* Written task
Output what the records say, word for word, with no images.

* Supplied data
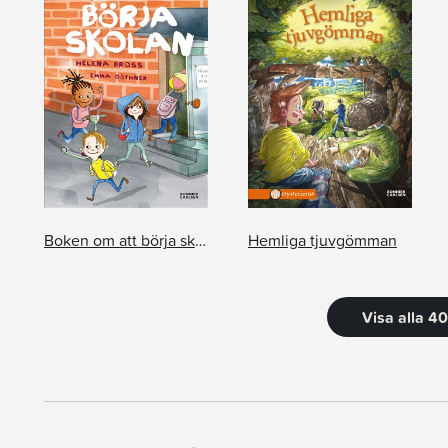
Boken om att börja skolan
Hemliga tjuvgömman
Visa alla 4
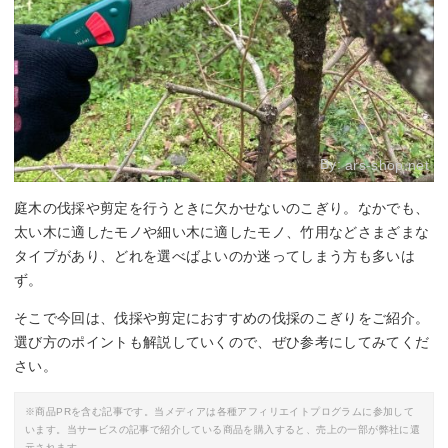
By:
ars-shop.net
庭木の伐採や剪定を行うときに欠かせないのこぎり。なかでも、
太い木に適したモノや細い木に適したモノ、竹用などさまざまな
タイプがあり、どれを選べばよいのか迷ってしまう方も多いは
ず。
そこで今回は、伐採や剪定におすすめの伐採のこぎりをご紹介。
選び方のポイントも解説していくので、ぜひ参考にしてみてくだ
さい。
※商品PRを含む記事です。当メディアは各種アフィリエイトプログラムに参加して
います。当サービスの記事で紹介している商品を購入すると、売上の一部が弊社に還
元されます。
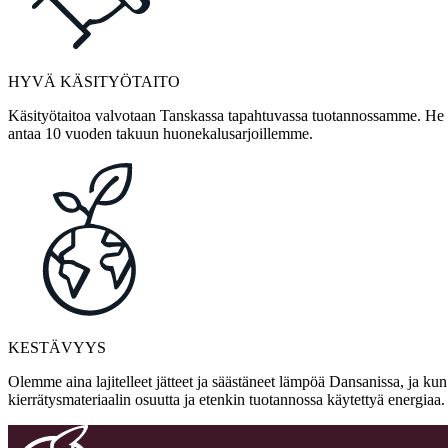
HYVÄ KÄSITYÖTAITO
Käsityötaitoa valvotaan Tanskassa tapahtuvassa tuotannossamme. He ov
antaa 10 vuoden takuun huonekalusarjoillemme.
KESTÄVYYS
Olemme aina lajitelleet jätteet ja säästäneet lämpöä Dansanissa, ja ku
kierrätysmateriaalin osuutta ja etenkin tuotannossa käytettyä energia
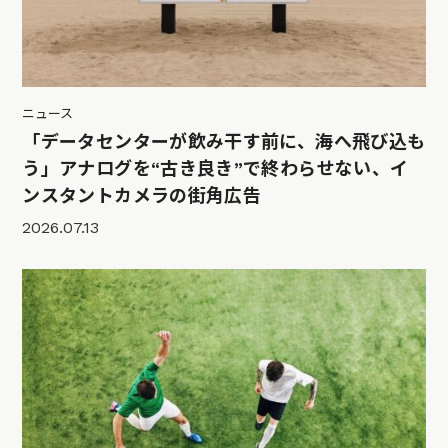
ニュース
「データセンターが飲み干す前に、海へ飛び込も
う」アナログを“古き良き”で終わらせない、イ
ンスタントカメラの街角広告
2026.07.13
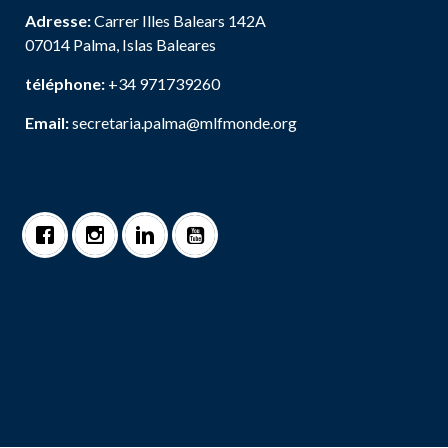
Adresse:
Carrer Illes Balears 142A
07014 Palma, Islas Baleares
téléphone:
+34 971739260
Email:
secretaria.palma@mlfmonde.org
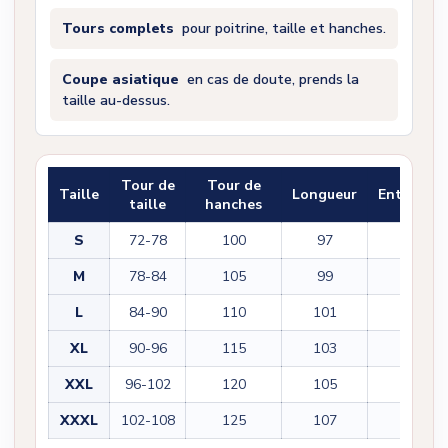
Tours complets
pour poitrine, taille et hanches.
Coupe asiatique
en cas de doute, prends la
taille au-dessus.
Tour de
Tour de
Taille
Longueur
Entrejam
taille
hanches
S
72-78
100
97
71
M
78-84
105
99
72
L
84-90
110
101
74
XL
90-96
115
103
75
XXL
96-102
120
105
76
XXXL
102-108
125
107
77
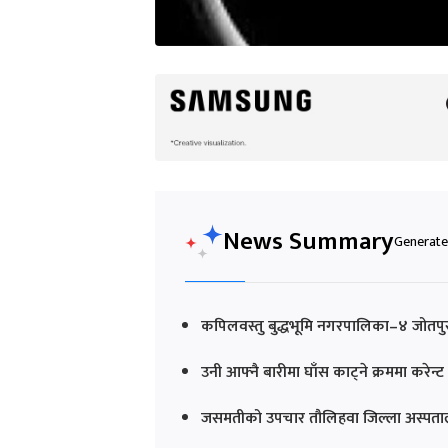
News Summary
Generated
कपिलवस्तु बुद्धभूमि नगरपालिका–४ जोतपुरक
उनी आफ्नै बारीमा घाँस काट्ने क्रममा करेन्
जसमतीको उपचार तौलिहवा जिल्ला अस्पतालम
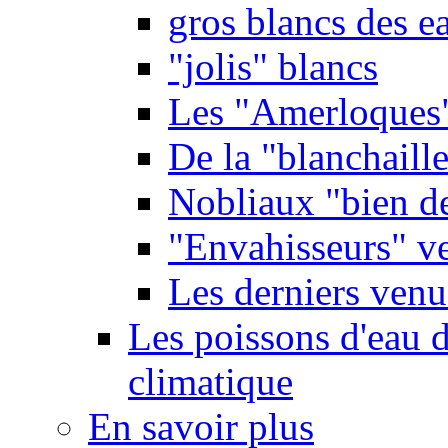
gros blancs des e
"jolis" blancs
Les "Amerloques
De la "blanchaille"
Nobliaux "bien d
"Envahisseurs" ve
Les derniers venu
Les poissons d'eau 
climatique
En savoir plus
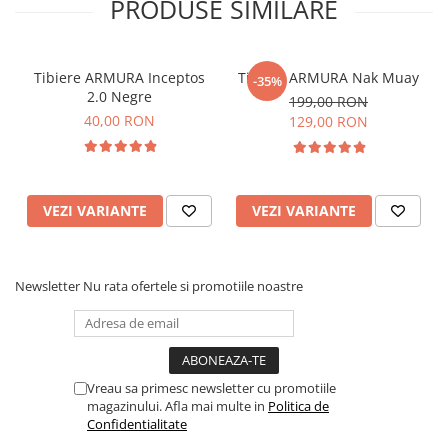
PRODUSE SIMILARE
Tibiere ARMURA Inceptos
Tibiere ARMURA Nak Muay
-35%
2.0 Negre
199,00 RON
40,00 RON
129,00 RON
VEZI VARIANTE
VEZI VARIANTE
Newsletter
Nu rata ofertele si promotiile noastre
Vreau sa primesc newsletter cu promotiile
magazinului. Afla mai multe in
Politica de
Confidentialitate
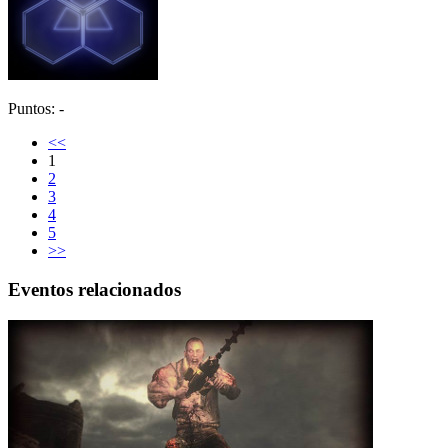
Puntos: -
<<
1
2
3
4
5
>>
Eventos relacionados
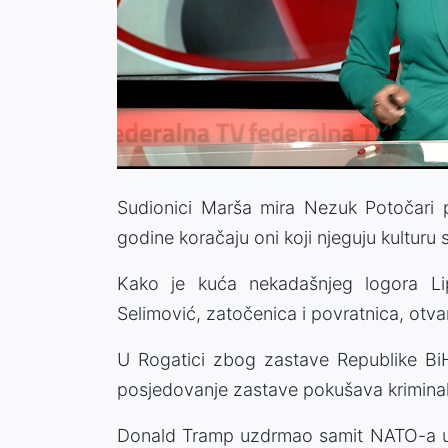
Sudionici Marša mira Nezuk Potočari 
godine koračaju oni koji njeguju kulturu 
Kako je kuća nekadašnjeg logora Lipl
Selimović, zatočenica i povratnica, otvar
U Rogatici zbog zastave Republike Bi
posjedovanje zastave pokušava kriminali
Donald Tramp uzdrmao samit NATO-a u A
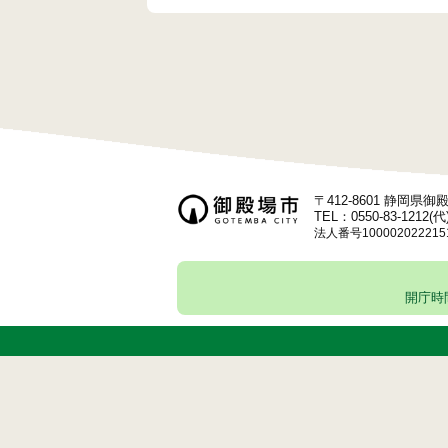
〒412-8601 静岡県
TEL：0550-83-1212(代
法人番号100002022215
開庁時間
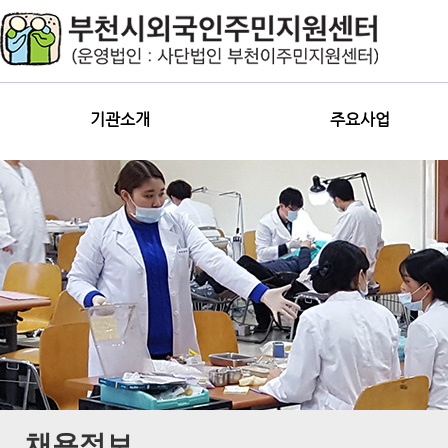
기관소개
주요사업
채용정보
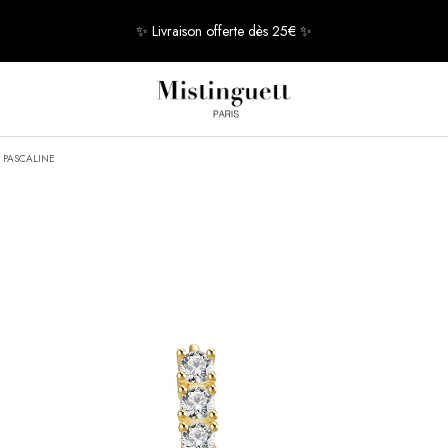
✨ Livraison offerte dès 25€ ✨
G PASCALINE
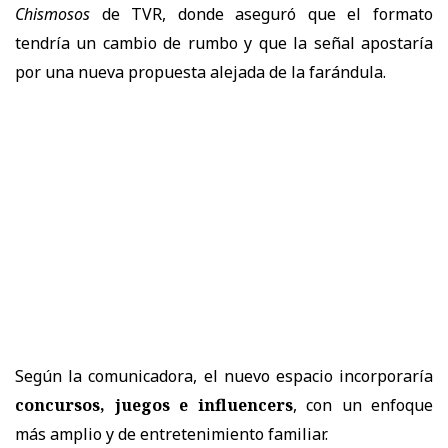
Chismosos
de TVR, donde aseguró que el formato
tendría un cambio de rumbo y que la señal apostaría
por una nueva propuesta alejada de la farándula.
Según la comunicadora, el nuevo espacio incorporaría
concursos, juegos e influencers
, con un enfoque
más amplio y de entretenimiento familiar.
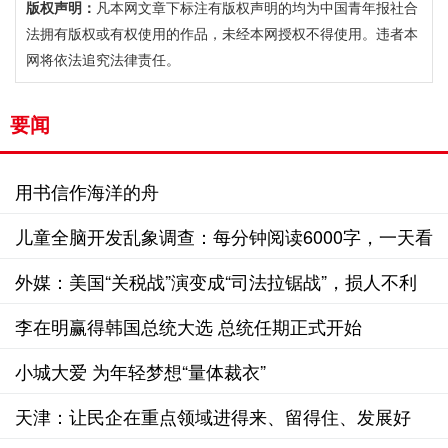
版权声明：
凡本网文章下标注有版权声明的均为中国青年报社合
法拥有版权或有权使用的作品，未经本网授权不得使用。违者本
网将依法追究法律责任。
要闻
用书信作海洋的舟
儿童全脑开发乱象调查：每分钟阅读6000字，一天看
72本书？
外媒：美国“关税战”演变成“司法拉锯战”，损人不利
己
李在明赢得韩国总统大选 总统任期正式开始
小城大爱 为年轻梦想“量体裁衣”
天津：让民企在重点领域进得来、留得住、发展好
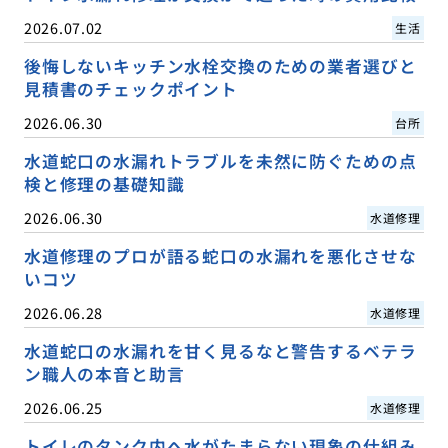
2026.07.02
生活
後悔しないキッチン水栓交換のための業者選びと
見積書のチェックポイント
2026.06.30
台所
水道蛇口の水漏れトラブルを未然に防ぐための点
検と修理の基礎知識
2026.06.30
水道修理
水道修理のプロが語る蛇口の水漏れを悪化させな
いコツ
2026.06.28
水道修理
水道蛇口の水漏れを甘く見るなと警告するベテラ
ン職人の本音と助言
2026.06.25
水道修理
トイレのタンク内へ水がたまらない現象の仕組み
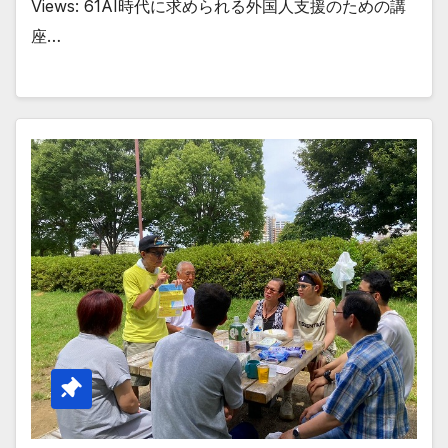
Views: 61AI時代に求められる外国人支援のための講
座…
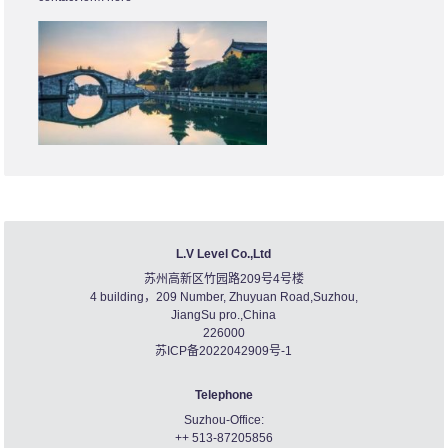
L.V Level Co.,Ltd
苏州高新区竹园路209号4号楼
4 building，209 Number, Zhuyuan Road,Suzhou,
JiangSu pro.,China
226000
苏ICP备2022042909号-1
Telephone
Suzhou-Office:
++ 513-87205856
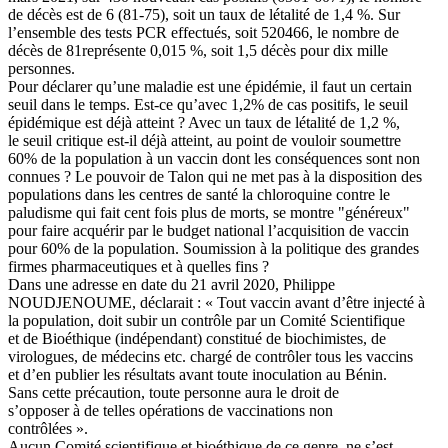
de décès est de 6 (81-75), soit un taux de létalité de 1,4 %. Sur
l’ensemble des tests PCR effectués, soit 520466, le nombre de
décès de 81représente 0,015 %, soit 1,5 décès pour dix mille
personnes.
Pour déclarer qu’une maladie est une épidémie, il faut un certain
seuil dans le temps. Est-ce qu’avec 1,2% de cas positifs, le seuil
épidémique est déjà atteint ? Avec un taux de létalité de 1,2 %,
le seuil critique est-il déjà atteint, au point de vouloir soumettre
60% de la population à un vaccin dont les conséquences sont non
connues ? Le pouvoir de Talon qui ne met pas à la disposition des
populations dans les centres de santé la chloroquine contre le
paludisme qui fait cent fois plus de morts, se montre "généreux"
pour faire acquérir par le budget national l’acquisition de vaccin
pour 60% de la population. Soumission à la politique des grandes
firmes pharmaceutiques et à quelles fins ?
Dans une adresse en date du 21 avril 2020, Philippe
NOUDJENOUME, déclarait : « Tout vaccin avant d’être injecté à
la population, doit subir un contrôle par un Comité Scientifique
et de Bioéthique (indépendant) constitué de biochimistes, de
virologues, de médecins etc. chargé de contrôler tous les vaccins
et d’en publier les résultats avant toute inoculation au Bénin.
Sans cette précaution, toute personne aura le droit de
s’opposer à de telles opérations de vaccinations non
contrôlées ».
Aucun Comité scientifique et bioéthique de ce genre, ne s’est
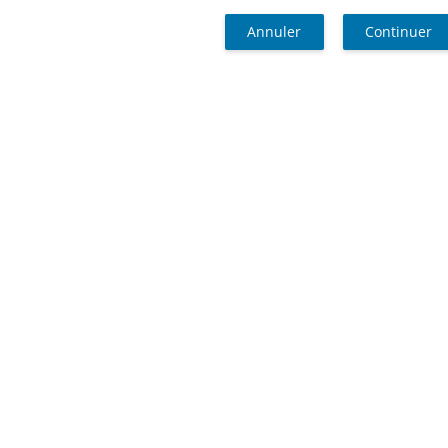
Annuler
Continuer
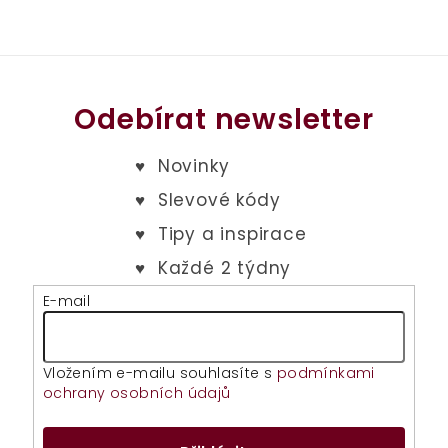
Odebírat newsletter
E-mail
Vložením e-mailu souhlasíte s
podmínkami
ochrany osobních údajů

* Problem solution
Boken om att börja skolan
Hemliga tjuvgömman
Visa alla 4
By:
ars-shop.net
庭木の伐採や剪定を行うときに欠かせないのこぎり。なかでも、
太い木に適したモノや細い木に適したモノ、竹用などさまざまな
タイプがあり、どれを選べばよいのか迷ってしまう方も多いは
ず。
そこで今回は、伐採や剪定におすすめの伐採のこぎりをご紹介。
選び方のポイントも解説していくので、ぜひ参考にしてみてくだ
さい。
※商品PRを含む記事です。当メディアは各種アフィリエイトプログラムに参加して
います。当サービスの記事で紹介している商品を購入すると、売上の一部が弊社に還
元されます。
HYVÄ KÄSITYÖTAITO
Käsityötaitoa valvotaan Tanskassa tapahtuvassa tuotannossamme. He ov
antaa 10 vuoden takuun huonekalusarjoillemme.
KESTÄVYYS
Olemme aina lajitelleet jätteet ja säästäneet lämpöä Dansanissa, ja ku
kierrätysmateriaalin osuutta ja etenkin tuotannossa käytettyä energia
ニュース
「データセンターが飲み干す前に、海へ飛び込も
う」アナログを“古き良き”で終わらせない、イ
ンスタントカメラの街角広告
2026.07.13
Adresse:
Carrer Illes Balears 142A
07014 Palma, Islas Baleares
téléphone:
+34 971739260
Email:
secretaria.palma@mlfmonde.org
Tours complets
pour poitrine, taille et hanches.
Coupe asiatique
en cas de doute, prends la
taille au-dessus.
Tour de
Tour de
Taille
Longueur
Entrejam
taille
hanches
S
72-78
100
97
71
M
78-84
105
99
72
L
84-90
110
101
74
XL
90-96
115
103
75
XXL
96-102
120
105
76
XXXL
102-108
125
107
77
News Summary
Generated
कपिलवस्तु बुद्धभूमि नगरपालिका–४ जोतपुरक
उनी आफ्नै बारीमा घाँस काट्ने क्रममा करेन्
जसमतीको उपचार तौलिहवा जिल्ला अस्पतालम
gros blancs des e
"jolis" blancs
Les "Amerloques
De la "blanchaille"
Nobliaux "bien d
"Envahisseurs" ve
Les derniers venu
Les poissons d'eau 
climatique
En savoir plus
PRODUSE SIMILARE
Tibiere ARMURA Inceptos
Tibiere ARMURA Nak Muay
-35%
2.0 Negre
199,00 RON
40,00 RON
129,00 RON
VEZI VARIANTE
VEZI VARIANTE
Newsletter
Nu rata ofertele si promotiile noastre
Vreau sa primesc newsletter cu promotiile
magazinului. Afla mai multe in
Politica de
Confidentialitate
Puntos: -
<<
1
2
3
4
5
>>
Eventos relacionados
Sudionici Marša mira Nezuk Potočari 
godine koračaju oni koji njeguju kulturu 
Kako je kuća nekadašnjeg logora Lipl
Selimović, zatočenica i povratnica, otvar
U Rogatici zbog zastave Republike Bi
posjedovanje zastave pokušava kriminali
Donald Tramp uzdrmao samit NATO-a u A
〒412-8601 静岡県
TEL：0550-83-1212(代
法人番号100002022215
開庁時間
기관소개
주요사업
채용정보
✨ Livraison offerte dès 25€ ✨
G PASCALINE
Chismosos
de TVR, donde aseguró que el formato
tendría un cambio de rumbo y que la señal apostaría
por una nueva propuesta alejada de la farándula.
Según la comunicadora, el nuevo espacio incorporaría
concursos, juegos e influencers
, con un enfoque
más amplio y de entretenimiento familiar.
版权声明：
凡本网文章下标注有版权声明的均为中国青年报社合
法拥有版权或有权使用的作品，未经本网授权不得使用。违者本
网将依法追究法律责任。
要闻
用书信作海洋的舟
儿童全脑开发乱象调查：每分钟阅读6000字，一天看
72本书？
外媒：美国“关税战”演变成“司法拉锯战”，损人不利
己
李在明赢得韩国总统大选 总统任期正式开始
小城大爱 为年轻梦想“量体裁衣”
天津：让民企在重点领域进得来、留得住、发展好
2026.07.02
生活
後悔しないキッチン水栓交換のための業者選びと
見積書のチェックポイント
2026.06.30
台所
水道蛇口の水漏れトラブルを未然に防ぐための点
検と修理の基礎知識
2026.06.30
水道修理
水道修理のプロが語る蛇口の水漏れを悪化させな
いコツ
2026.06.28
水道修理
水道蛇口の水漏れを甘く見るなと警告するベテラ
ン職人の本音と助言
2026.06.25
水道修理
トイレのタンク内へ水がたまらない現象の仕組み
Views: 61AI時代に求められる外国人支援のための講
座…
L.V Level Co.,Ltd
苏州高新区竹园路209号4号楼
4 building，209 Number, Zhuyuan Road,Suzhou,
JiangSu pro.,China
226000
苏ICP备2022042909号-1
Telephone
Suzhou-Office:
++ 513-87205856
de décès est de 6 (81-75), soit un taux de létalité de 1,4 %. Sur
l’ensemble des tests PCR effectués, soit 520466, le nombre de
décès de 81représente 0,015 %, soit 1,5 décès pour dix mille
personnes.
Pour déclarer qu’une maladie est une épidémie, il faut un certain
seuil dans le temps. Est-ce qu’avec 1,2% de cas positifs, le seuil
épidémique est déjà atteint ? Avec un taux de létalité de 1,2 %,
le seuil critique est-il déjà atteint, au point de vouloir soumettre
60% de la population à un vaccin dont les conséquences sont non
connues ? Le pouvoir de Talon qui ne met pas à la disposition des
populations dans les centres de santé la chloroquine contre le
paludisme qui fait cent fois plus de morts, se montre "généreux"
pour faire acquérir par le budget national l’acquisition de vaccin
pour 60% de la population. Soumission à la politique des grandes
firmes pharmaceutiques et à quelles fins ?
Dans une adresse en date du 21 avril 2020, Philippe
NOUDJENOUME, déclarait : « Tout vaccin avant d’être injecté à
la population, doit subir un contrôle par un Comité Scientifique
et de Bioéthique (indépendant) constitué de biochimistes, de
virologues, de médecins etc. chargé de contrôler tous les vaccins
et d’en publier les résultats avant toute inoculation au Bénin.
Sans cette précaution, toute personne aura le droit de
s’opposer à de telles opérations de vaccinations non
contrôlées ».
Aucun Comité scientifique et bioéthique de ce genre, ne s’est
Annuler
Continuer
Odebírat newsletter
E-mail
Vložením e-mailu souhlasíte s
podmínkami
ochrany osobních údajů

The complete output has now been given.